O Marrocos não trata suplementos alimentares como categoria própria. O produto é classificado como alimento ou como medicamento conforme a composição e os efeitos alegados, e essa classificação determina qual autoridade conduz o processo e quais documentos o dossiê precisa reunir.
Quem regula o mercado
Suplementos alimentares no Marrocos são regulados pelo Ministério da Saúde e da Proteção Social (Ministère de la Santé et de la Protection Sociale). A ONSSA, Office National de Sécurité Sanitaire des Produits Alimentaires, também pode entrar no processo quando o produto se enquadra em categorias funcionais ou alimentícias.
O ponto estrutural a entender primeiro: o Marrocos não classifica suplementos alimentares como categoria separada. Ao contrário dos Estados Unidos, o país os trata como alimentos ou como medicamentos, conforme a composição e os efeitos alegados.
Essa classificação determina a rota de registro, então é a primeira pergunta a responder, não um detalhe a resolver depois.
O pacote de documentos
- Requerimento de registro, em francês ou árabe.
- Certificado do fabricante, preferencialmente BPF ou ISO.
- Especificações químicas e biológicas, composição completa, dose diária e propriedades dos ingredientes ativos.
- Dossiê técnico (dossier technique), detalhes de fabricação, métodos de controle de qualidade, condições de armazenamento.
- Certificado de análise (CoA), por lote ou mediante solicitação.
- Protocolos de estudos clínicos e toxicológicos, quando aplicável.
- Layouts de rotulagem e de embalagem, em francês e/ou árabe.
O item 6 é o que decorre da classificação. Um produto posicionado com alegação terapêutica caminha para a rota de medicamento e passa a carregar uma exigência de evidência que o produto enquadrado como alimento não tem.
A mesma pergunta de classificação decide o caminho de vitaminas e nutracêuticos, que passam pelo mesmo enquadramento antes de qualquer montagem de dossiê.

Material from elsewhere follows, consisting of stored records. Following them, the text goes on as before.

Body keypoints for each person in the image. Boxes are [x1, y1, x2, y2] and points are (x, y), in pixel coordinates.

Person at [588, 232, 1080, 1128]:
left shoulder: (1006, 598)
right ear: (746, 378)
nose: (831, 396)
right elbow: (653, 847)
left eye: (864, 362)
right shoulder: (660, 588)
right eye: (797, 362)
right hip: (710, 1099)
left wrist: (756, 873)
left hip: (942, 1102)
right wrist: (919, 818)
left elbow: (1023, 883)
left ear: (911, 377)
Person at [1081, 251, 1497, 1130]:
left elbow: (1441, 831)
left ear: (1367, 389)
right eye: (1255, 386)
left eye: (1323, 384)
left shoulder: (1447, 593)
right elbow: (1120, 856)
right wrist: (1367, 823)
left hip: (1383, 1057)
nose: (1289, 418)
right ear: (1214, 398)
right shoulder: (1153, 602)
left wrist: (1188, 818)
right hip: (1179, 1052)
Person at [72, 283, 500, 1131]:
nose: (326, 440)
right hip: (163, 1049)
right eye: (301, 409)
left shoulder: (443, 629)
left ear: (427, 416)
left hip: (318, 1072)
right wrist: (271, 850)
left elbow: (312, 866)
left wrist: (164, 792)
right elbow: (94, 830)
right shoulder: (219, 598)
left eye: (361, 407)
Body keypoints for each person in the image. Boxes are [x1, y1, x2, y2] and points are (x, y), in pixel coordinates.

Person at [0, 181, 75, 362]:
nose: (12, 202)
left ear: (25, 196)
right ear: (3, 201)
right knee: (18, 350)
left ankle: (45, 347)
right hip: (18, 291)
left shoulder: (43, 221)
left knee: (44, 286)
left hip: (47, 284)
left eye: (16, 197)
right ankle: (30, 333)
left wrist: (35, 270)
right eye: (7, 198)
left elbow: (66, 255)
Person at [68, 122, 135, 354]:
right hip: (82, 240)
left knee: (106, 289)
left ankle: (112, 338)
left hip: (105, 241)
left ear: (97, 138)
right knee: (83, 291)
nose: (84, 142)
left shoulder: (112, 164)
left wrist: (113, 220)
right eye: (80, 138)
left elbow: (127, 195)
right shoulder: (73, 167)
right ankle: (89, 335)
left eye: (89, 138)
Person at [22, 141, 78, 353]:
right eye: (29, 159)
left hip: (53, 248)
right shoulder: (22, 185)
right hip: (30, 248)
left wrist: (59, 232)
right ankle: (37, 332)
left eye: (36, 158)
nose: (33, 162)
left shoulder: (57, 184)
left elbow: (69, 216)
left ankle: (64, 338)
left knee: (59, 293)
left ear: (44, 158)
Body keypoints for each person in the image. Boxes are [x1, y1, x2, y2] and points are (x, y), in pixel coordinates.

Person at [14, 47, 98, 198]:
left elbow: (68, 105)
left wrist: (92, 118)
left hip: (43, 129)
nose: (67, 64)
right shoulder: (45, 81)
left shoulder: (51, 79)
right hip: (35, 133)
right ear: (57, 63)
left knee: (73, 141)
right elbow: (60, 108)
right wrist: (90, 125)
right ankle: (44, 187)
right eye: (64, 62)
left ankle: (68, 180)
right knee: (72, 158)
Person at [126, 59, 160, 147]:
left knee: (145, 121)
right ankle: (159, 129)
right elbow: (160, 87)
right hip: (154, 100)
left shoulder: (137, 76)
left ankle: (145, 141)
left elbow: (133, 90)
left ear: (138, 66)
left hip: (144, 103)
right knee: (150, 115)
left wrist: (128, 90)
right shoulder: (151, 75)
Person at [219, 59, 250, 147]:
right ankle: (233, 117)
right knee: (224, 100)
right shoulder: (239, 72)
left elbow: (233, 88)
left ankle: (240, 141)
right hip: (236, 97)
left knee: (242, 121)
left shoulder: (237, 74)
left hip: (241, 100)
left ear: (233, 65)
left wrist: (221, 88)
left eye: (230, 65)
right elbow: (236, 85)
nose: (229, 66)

Três pontos a resolver antes de protocolar
Representante local. Necessário para protocolar os documentos, por contrato com um agente no país. Sem uma pessoa jurídica marroquina não há via de submissão.
Ingredientes proibidos. O produto não pode conter substâncias proibidas pela legislação marroquina, entre elas a melatonina e certos estimulantes. O que é permitido na União Europeia ou nos Estados Unidos não é automaticamente permitido ali.

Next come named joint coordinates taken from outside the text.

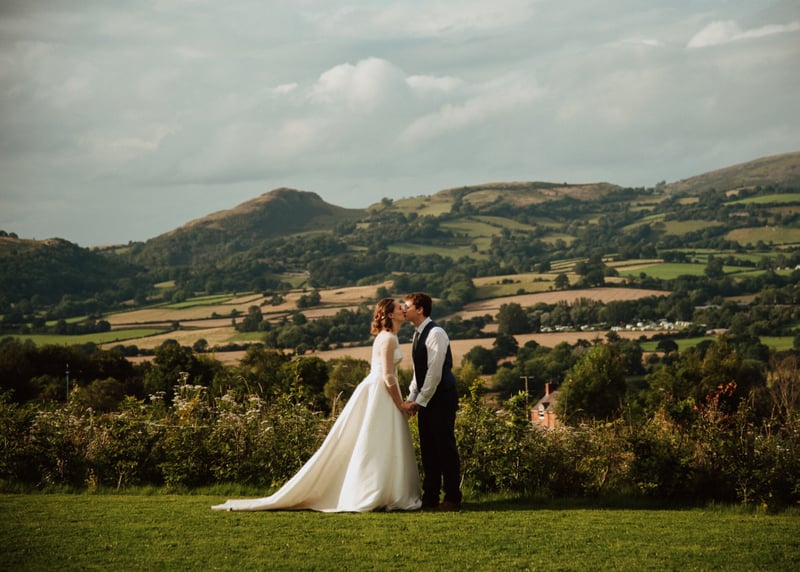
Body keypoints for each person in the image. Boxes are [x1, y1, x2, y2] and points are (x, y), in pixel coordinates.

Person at [212, 298, 421, 513]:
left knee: (380, 440)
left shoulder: (389, 337)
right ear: (389, 315)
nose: (403, 310)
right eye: (399, 308)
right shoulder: (388, 339)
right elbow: (387, 375)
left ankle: (383, 490)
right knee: (375, 440)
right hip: (380, 391)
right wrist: (401, 403)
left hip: (380, 391)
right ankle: (371, 492)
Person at [401, 292, 462, 511]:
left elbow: (434, 373)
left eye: (407, 306)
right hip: (427, 399)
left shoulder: (436, 333)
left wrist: (420, 400)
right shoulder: (417, 334)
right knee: (428, 449)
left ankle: (452, 497)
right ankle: (430, 497)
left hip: (442, 398)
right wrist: (411, 398)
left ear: (420, 309)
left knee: (445, 447)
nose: (403, 309)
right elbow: (418, 373)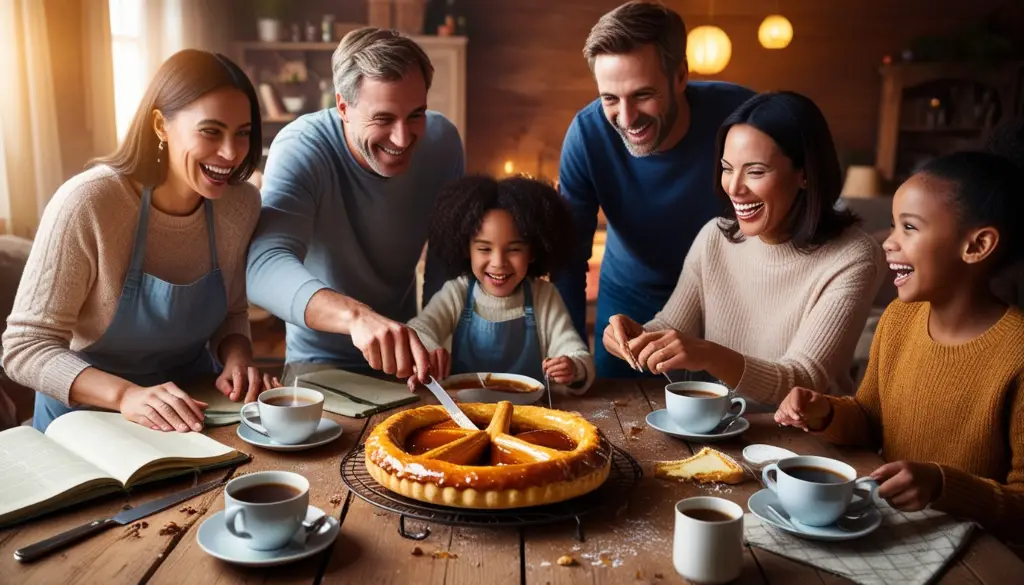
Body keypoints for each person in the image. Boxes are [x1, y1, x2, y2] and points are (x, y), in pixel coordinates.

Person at [2, 49, 279, 433]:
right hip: (88, 421)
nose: (231, 154)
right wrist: (125, 396)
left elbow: (232, 311)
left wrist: (238, 356)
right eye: (211, 131)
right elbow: (24, 348)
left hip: (195, 410)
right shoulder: (88, 203)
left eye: (243, 133)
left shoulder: (240, 203)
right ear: (161, 126)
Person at [774, 151, 1024, 540]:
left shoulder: (1017, 352)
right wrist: (825, 412)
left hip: (979, 558)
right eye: (893, 226)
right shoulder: (898, 320)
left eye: (909, 227)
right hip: (888, 532)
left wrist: (942, 486)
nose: (889, 242)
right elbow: (870, 420)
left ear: (977, 246)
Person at [605, 91, 885, 407]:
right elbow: (671, 329)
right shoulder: (716, 237)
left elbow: (804, 380)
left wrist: (708, 354)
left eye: (755, 171)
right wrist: (636, 336)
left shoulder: (853, 256)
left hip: (804, 443)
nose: (734, 188)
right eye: (727, 168)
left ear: (804, 173)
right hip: (718, 426)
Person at [246, 28, 464, 388]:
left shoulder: (443, 142)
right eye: (383, 119)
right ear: (343, 107)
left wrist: (431, 332)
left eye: (415, 114)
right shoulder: (300, 148)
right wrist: (356, 317)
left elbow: (445, 261)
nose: (402, 138)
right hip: (318, 363)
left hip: (409, 358)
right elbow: (262, 267)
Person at [555, 1, 755, 378]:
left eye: (642, 94)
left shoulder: (743, 116)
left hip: (729, 302)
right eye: (610, 99)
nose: (626, 118)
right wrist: (571, 351)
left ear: (680, 76)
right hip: (630, 304)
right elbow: (568, 259)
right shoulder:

Certificação halal. Pode ser exigida, sobretudo para distribuição no varejo, e especialmente quando o produto contém componentes de origem animal.
Fontes
- Ministère de la Santé et de la Protection Sociale, Marrocos
- ONSSA, Office National de Sécurité Sanitaire des Produits Alimentaires
- IMANOR, Institut Marocain de Normalisation, certificação halal
Perguntas frequentes
Quem regula os suplementos no Marrocos?
O Ministério da Saúde e da Proteção Social. A ONSSA, o escritório nacional de segurança sanitária dos alimentos, também pode entrar no processo quando o produto cai em categorias funcionais ou alimentícias. Qual órgão conduz depende de como o produto é classificado.
Por que a classificação pesa tanto?
Porque o Marrocos não tem uma categoria separada de suplemento alimentar, ao contrário dos Estados Unidos. Os produtos são tratados como alimentos ou como medicamentos conforme a composição e os efeitos alegados, e essa decisão define a rota de registro, a autoridade competente e as evidências exigidas.
É obrigatório ter representante local?
Sim. Um representante no Marrocos é necessário para protocolar os documentos, por contrato com um agente local. Tentar registrar sem uma pessoa jurídica marroquina leva a indeferimento ou a retenção na aduana.